The mayhem is set to continue, as the bear shakes out every bad bank, every bad debt, every toxic mortgage.
Amidst all the turmoil in the credit markets, the experienced voice of Kenneth Rogoff, the Harvard economics professor and former chief economist at the IMF, stands out prophetically. He said in early September that America was over-banked, that financial services as a sector was far too big and that a vast wave of consolidation and contraction was overdue.
Six weeks later, the most ruthless bear market has achieved some of that: America’s top four commercial banks reduced to two, and the five investment banks also reduced to two; and in Europe, a host of banks have been taken over already, but we are only at the end of the beginning.
So, Mr Rogoff is worth listening to and his latest view is bleak: “The $700 billion TARP will not work. The US Treasury will see it won’t work, and then they will have to do something else. It will take $1 trillion to $2 trillion to solve the problem. Nevertheless, I feel the panic is so dangerous right now that there isn’t a choice”.

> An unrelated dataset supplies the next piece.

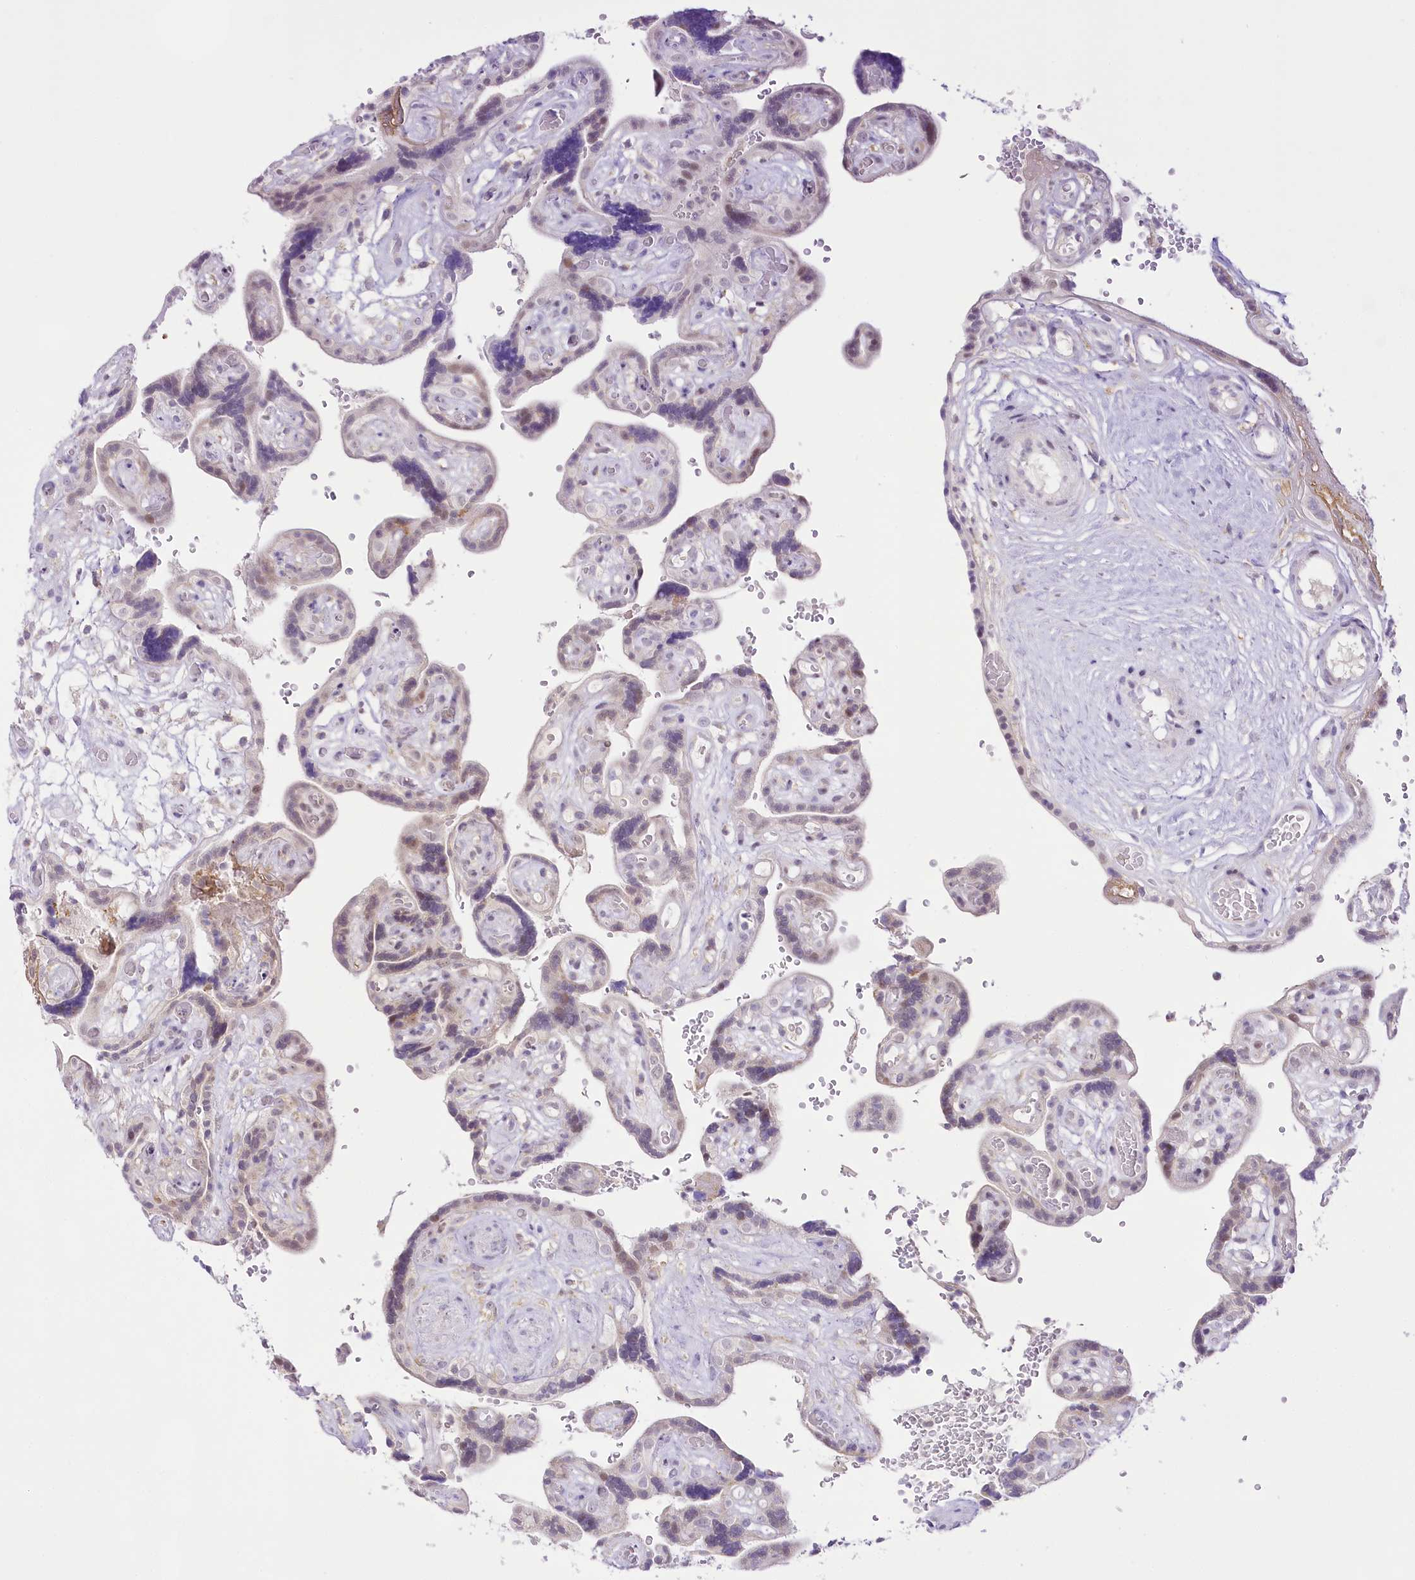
{"staining": {"intensity": "negative", "quantity": "none", "location": "none"}, "tissue": "placenta", "cell_type": "Decidual cells", "image_type": "normal", "snomed": [{"axis": "morphology", "description": "Normal tissue, NOS"}, {"axis": "topography", "description": "Placenta"}], "caption": "Histopathology image shows no significant protein positivity in decidual cells of benign placenta.", "gene": "CCDC30", "patient": {"sex": "female", "age": 30}}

The mayhem is set to continue, as the bear shakes out every bad bank, every bad debt, every over-leveraged deal, every toxic mortgage, every falsely-generated derivative and every over-borrowed household, bank, insurance company and government. In the latter category, Iceland will soon be joined by others, that’s for sure, beginning with the Ukraine and East Europe.
The state bail-outs continue relentlessly: the giant AIG needs another $38 billion on top of the first $85 billion; the once-proud UBS needs £31 billion; the mighty Citigroup another $25 billion; Fortis is nationalised for €9 billion; Britain’s HBOS, RBS and Lloyds-TSB need £37 billion. And each time it’s the taxpayer who’s paying, and who will pay for the resulting recession as well. The £2,000,000,000,000 – that’s two trillion pounds – hangover from the great binge banking party is set to rise further as more banks, insurance companies and hedge funds collapse.
The world needs a new set of global rules for the future, that’s for certain. Can we have your ideas please?
For a start, what level of leverage should be the absolute limit for any bank? 10x Capital, 12x or 15x? Lehman was at 25x, Morgan Stanley was at 31x but is now at 17x, which still seems dangerously high.
There must be new accounting rules for off balance sheet vehicles, and for loss recognition on derivatives.
Is the bonus culture a driver of unacceptable risk?